La colère, est généralement de courte durée, même si elle peut être intense. C'est celle du chien surpris qui réagit à sa peur en montrant les dents face à un adversaire réel. La colère a des variantes : la rage, qui n’a pas de véritable objet. Elle est clastique. C'est celle du bébé, qui casse tout. Elle est sans limite. On l’associe à la folie « Etre fou de rage ». Elle est très proche en cela de la fureur qui, elle, peut s’appliquer à un objet. La haine : C'est une colère qui dure envers un objet réel ou virtuel (celle d’un certain type de comportement par exemple), mais qui ne se réalise pas ; enfin pas tout de suite. Elle est réputée générer la vengeance, ce plat qui se mange froid. Rappelons au passage que la haine de la haine ou des haineux est toujours de la haine.
Autres déclinaisons possibles de la colère : irritation, mécontentement, ressentiment, cris, exaspération, emportement, agressivité, violence.
La tristesse. Elle apparaît quand la colère, qui peut suivre une perte, un manque, un deuil, est impossible et quand avec l’angoisse, elle génère une douleur qui se retourne sur soi. Nous l’avons dit plus haut, le cortisol en excès altère les récepteurs de la sérotonine. Il est de ce fait dépressogène. Le désespoir est une variante. C'est une tristesse sans solution. Comme la désolation, le désespoir s’accompagne toujours d’un sentiment d’impuissance. L’évolution de la tristesse va selon les conditions initiales donner lieu à deux types de manifestations différentes dont les mécanismes seront développés dans le prochain tome :
La mélancolie au sens populaire, proche du spleen, correspond à une tristesse permanente, une perte d’intérêt pour la vie, c’est-à-dire un état dépressif marqué par l’activité prépondérante d’un Freeze intérieur.
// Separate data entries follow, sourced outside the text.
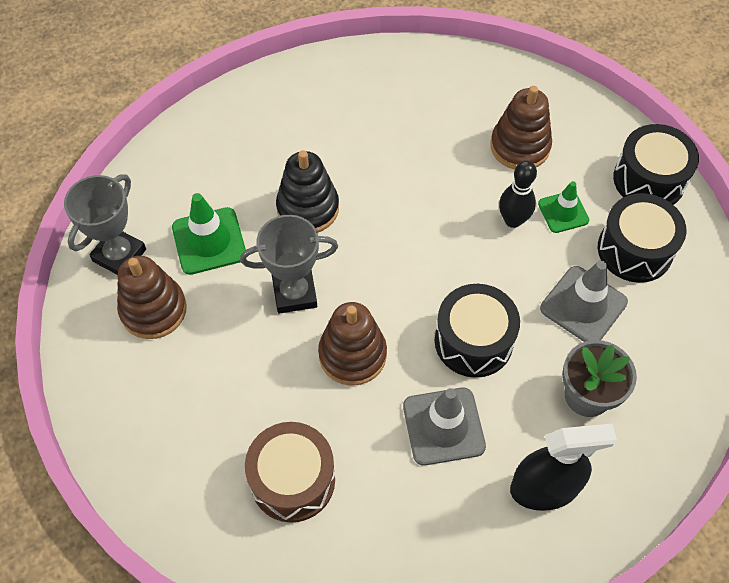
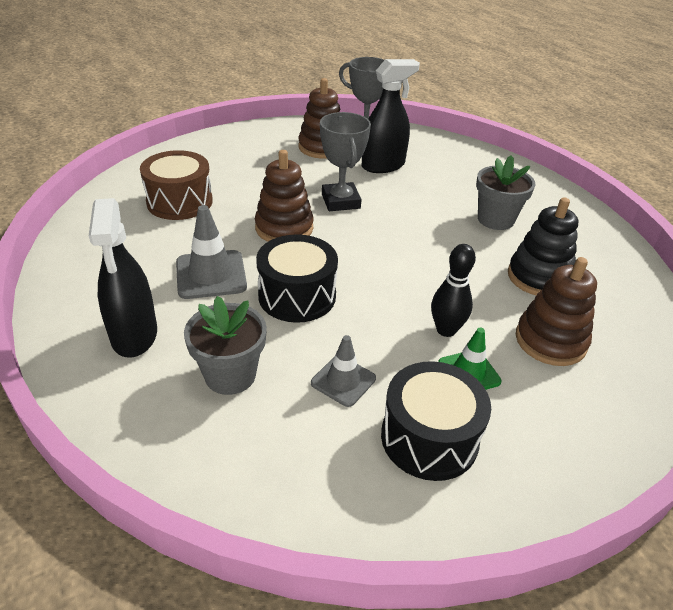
camera: 85 degrees right, 20 degrees down
(209, 241) = (383, 165): green traffic cone -> black spray bottle
(308, 208) = (425, 207): black stacking toy -> black stacking toy (538, 277)
(334, 147) = (495, 219): none -> grey flower pot
(583, 305) = (343, 381): grey traffic cone -> grey traffic cone, size x0.64
(649, 180) = (549, 466): black drum -> none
La mélancolie au sens psychiatrique, qui se traduit par une haine violente, grandissante, épuisante, inextinguible de soi. Placée sous le signe du Fight, elle s’accompagne de pensées suicidaires de plus en plus prégnantes et généralement de passages à l’acte autolytiques très violents : défenestration, suicides par arme à feu ou par projection sous un train. Au cours des accès mélancoliques, comme au cours des conduites automutilatrices ou à risque, on voit donc une récupération du « Fight » qui se retourne contre le sujet lui-même.
Autres déclinaisons possibles de la tristesse : chagrin, affliction, spleen, abattement, déprime, dépression.